**What is expected**:
Retype every line from the start of the entries below down to the line with "posibles actos indebidos", both ends included; skip the pictures.

BEGIN Data provided

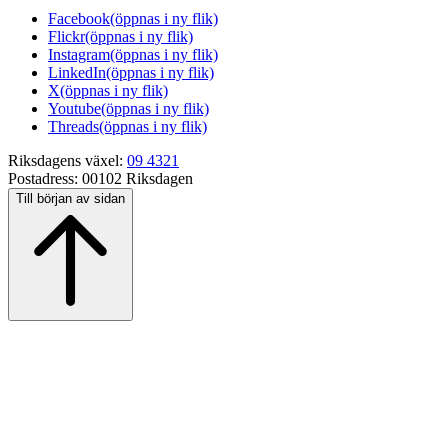
Facebook
(öppnas i ny flik)
Flickr
(öppnas i ny flik)
Instagram
(öppnas i ny flik)
LinkedIn
(öppnas i ny flik)
X
(öppnas i ny flik)
Youtube
(öppnas i ny flik)
Threads
(öppnas i ny flik)
Riksdagens växel:
09 4321
Postadress:
00102 Riksdagen
Till början av sidan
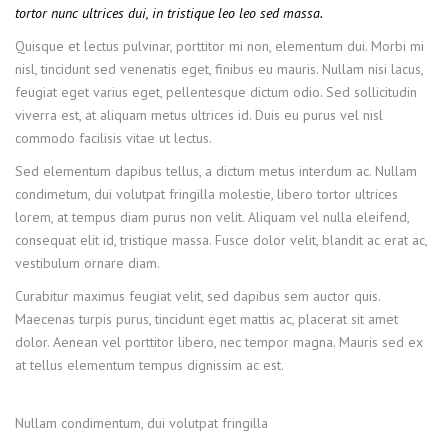
tortor nunc ultrices dui, in tristique leo leo sed massa.
Quisque et lectus pulvinar, porttitor mi non, elementum dui. Morbi mi
nisl, tincidunt sed venenatis eget, finibus eu mauris. Nullam nisi lacus,
feugiat eget varius eget, pellentesque dictum odio. Sed sollicitudin
viverra est, at aliquam metus ultrices id. Duis eu purus vel nisl
commodo facilisis vitae ut lectus.
Sed elementum dapibus tellus, a dictum metus interdum ac. Nullam
condimetum, dui volutpat fringilla molestie, libero tortor ultrices
lorem, at tempus diam purus non velit. Aliquam vel nulla eleifend,
consequat elit id, tristique massa. Fusce dolor velit, blandit ac erat ac,
vestibulum ornare diam.
Curabitur maximus feugiat velit, sed dapibus sem auctor quis.
Maecenas turpis purus, tincidunt eget mattis ac, placerat sit amet
dolor. Aenean vel porttitor libero, nec tempor magna. Mauris sed ex
at tellus elementum tempus dignissim ac est.
Nullam condimentum, dui volutpat fringilla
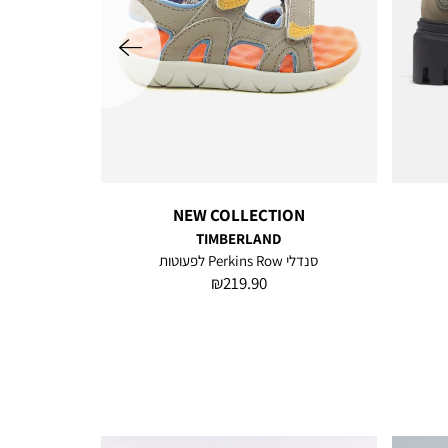
שמאלה
NEW COLLECTION
TIMBERLAND
סנדלי Perkins Row לפעוטות
מחיר
219.90 ₪
מוצר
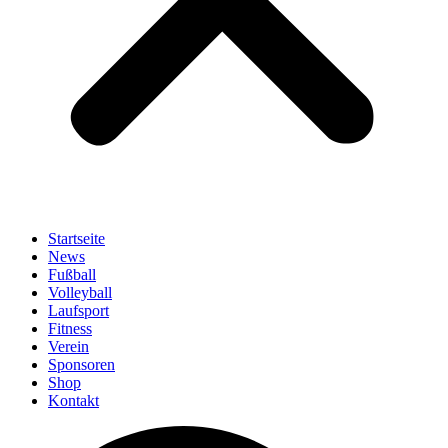
Startseite
News
Fußball
Volleyball
Laufsport
Fitness
Verein
Sponsoren
Shop
Kontakt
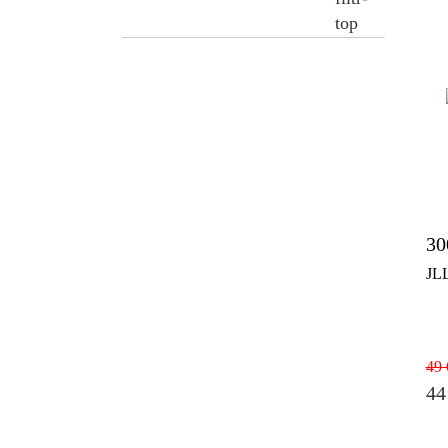
30
JL
49 
44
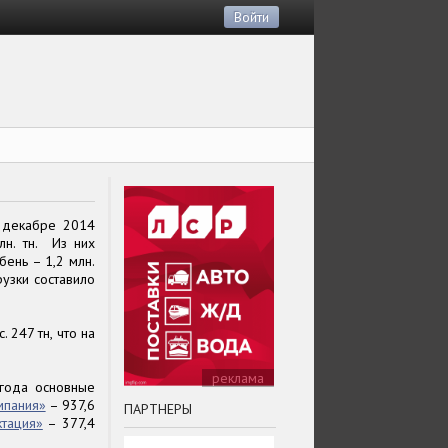
Войти
 декабре 2014
лн. тн. Из них
ень – 1,2 млн.
рузки составило
 247 тн, что на
реклама
года основные
мпания»
– 937,6
ПАРТНЕРЫ
тация»
– 377,4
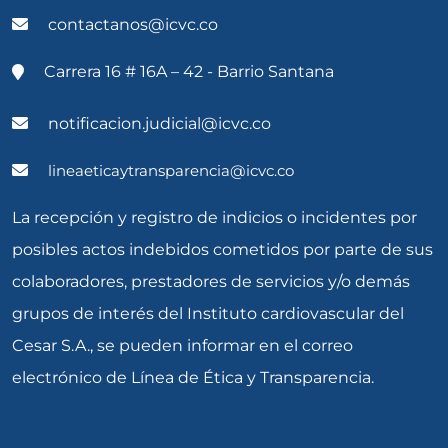
contactanos@icvc.co
Carrera 16 # 16A – 42 - Barrio Santana
notificacion.judicial@icvc.co
lineaeticaytransparencia@icvc.co
La recepción y registro de indicios o incidentes por
posibles actos indebidos cometidos por parte de sus
colaboradores, prestadores de servicios y/o demás
grupos de interés del Instituto cardiovascular del
Cesar S.A., se pueden informar en el correo
electrónico de Línea de Ética y Transparencia.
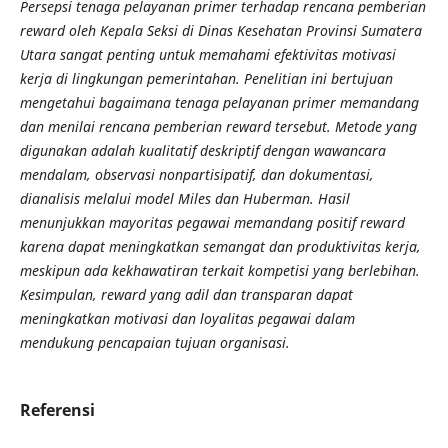
Persepsi tenaga pelayanan primer terhadap rencana pemberian
reward oleh Kepala Seksi di Dinas Kesehatan Provinsi Sumatera
Utara sangat penting untuk memahami efektivitas motivasi
kerja di lingkungan pemerintahan. Penelitian ini bertujuan
mengetahui bagaimana tenaga pelayanan primer memandang
dan menilai rencana pemberian reward tersebut. Metode yang
digunakan adalah kualitatif deskriptif dengan wawancara
mendalam, observasi nonpartisipatif, dan dokumentasi,
dianalisis melalui model Miles dan Huberman. Hasil
menunjukkan mayoritas pegawai memandang positif reward
karena dapat meningkatkan semangat dan produktivitas kerja,
meskipun ada kekhawatiran terkait kompetisi yang berlebihan.
Kesimpulan, reward yang adil dan transparan dapat
meningkatkan motivasi dan loyalitas pegawai dalam
mendukung pencapaian tujuan organisasi
.
Referensi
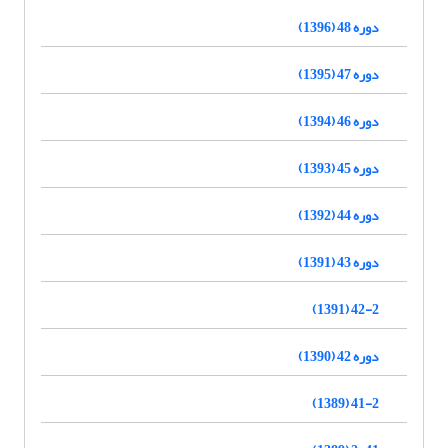
دوره 48 (1396)
دوره 47 (1395)
دوره 46 (1394)
دوره 45 (1393)
دوره 44 (1392)
دوره 43 (1391)
42-2 (1391)
دوره 42 (1390)
41-2 (1389)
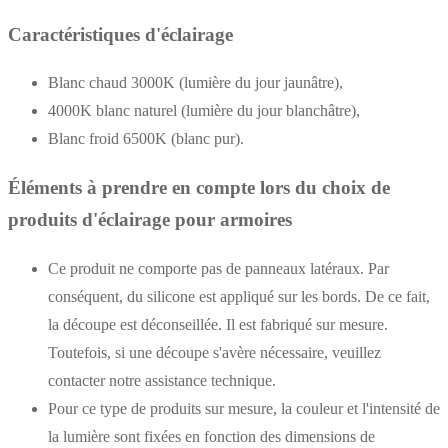
Caractéristiques d'éclairage
Blanc chaud 3000K (lumière du jour jaunâtre),
4000K blanc naturel (lumière du jour blanchâtre),
Blanc froid 6500K (blanc pur).
Éléments à prendre en compte lors du choix de
produits d'éclairage pour armoires
Ce produit ne comporte pas de panneaux latéraux. Par
conséquent, du silicone est appliqué sur les bords. De ce fait,
la découpe est déconseillée. Il est fabriqué sur mesure.
Toutefois, si une découpe s'avère nécessaire, veuillez
contacter notre assistance technique.
Pour ce type de produits sur mesure, la couleur et l'intensité de
la lumière sont fixées en fonction des dimensions de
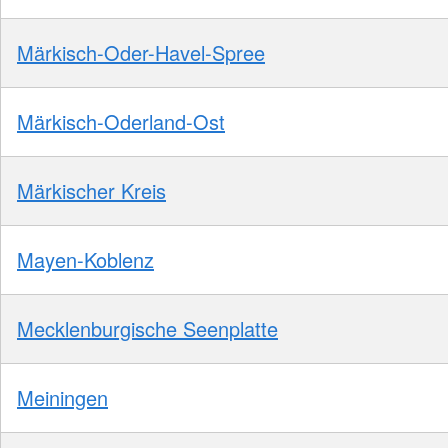
Märkisch-Oder-Havel-Spree
Märkisch-Oderland-Ost
Märkischer Kreis
Mayen-Koblenz
Mecklenburgische Seenplatte
Meiningen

END Data provided

**Finished exercise**:
Facebook
(öppnas i ny flik)
Flickr
(öppnas i ny flik)
Instagram
(öppnas i ny flik)
LinkedIn
(öppnas i ny flik)
X
(öppnas i ny flik)
Youtube
(öppnas i ny flik)
Threads
(öppnas i ny flik)
Riksdagens växel:
09 4321
Postadress:
00102 Riksdagen
Till början av sidan
tortor nunc ultrices dui, in tristique leo leo sed massa.
Quisque et lectus pulvinar, porttitor mi non, elementum dui. Morbi mi
nisl, tincidunt sed venenatis eget, finibus eu mauris. Nullam nisi lacus,
feugiat eget varius eget, pellentesque dictum odio. Sed sollicitudin
viverra est, at aliquam metus ultrices id. Duis eu purus vel nisl
commodo facilisis vitae ut lectus.
Sed elementum dapibus tellus, a dictum metus interdum ac. Nullam
condimetum, dui volutpat fringilla molestie, libero tortor ultrices
lorem, at tempus diam purus non velit. Aliquam vel nulla eleifend,
consequat elit id, tristique massa. Fusce dolor velit, blandit ac erat ac,
vestibulum ornare diam.
Curabitur maximus feugiat velit, sed dapibus sem auctor quis.
Maecenas turpis purus, tincidunt eget mattis ac, placerat sit amet
dolor. Aenean vel porttitor libero, nec tempor magna. Mauris sed ex
at tellus elementum tempus dignissim ac est.
Nullam condimentum, dui volutpat fringilla
שמאלה
NEW COLLECTION
TIMBERLAND
סנדלי Perkins Row לפעוטות
מחיר
219.90 ₪
מוצר
Startseite
News
Fußball
Volleyball
Laufsport
Fitness
Verein
Sponsoren
Shop
Kontakt
30
JL
49 
44
Войти
 декабре 2014
лн. тн. Из них
ень – 1,2 млн.
рузки составило
 247 тн, что на
реклама
года основные
мпания»
– 937,6
ПАРТНЕРЫ
тация»
– 377,4
contactanos@icvc.co
Carrera 16 # 16A – 42 - Barrio Santana
notificacion.judicial@icvc.co
lineaeticaytransparencia@icvc.co
La recepción y registro de indicios o incidentes por
posibles actos indebidos cometidos por parte de sus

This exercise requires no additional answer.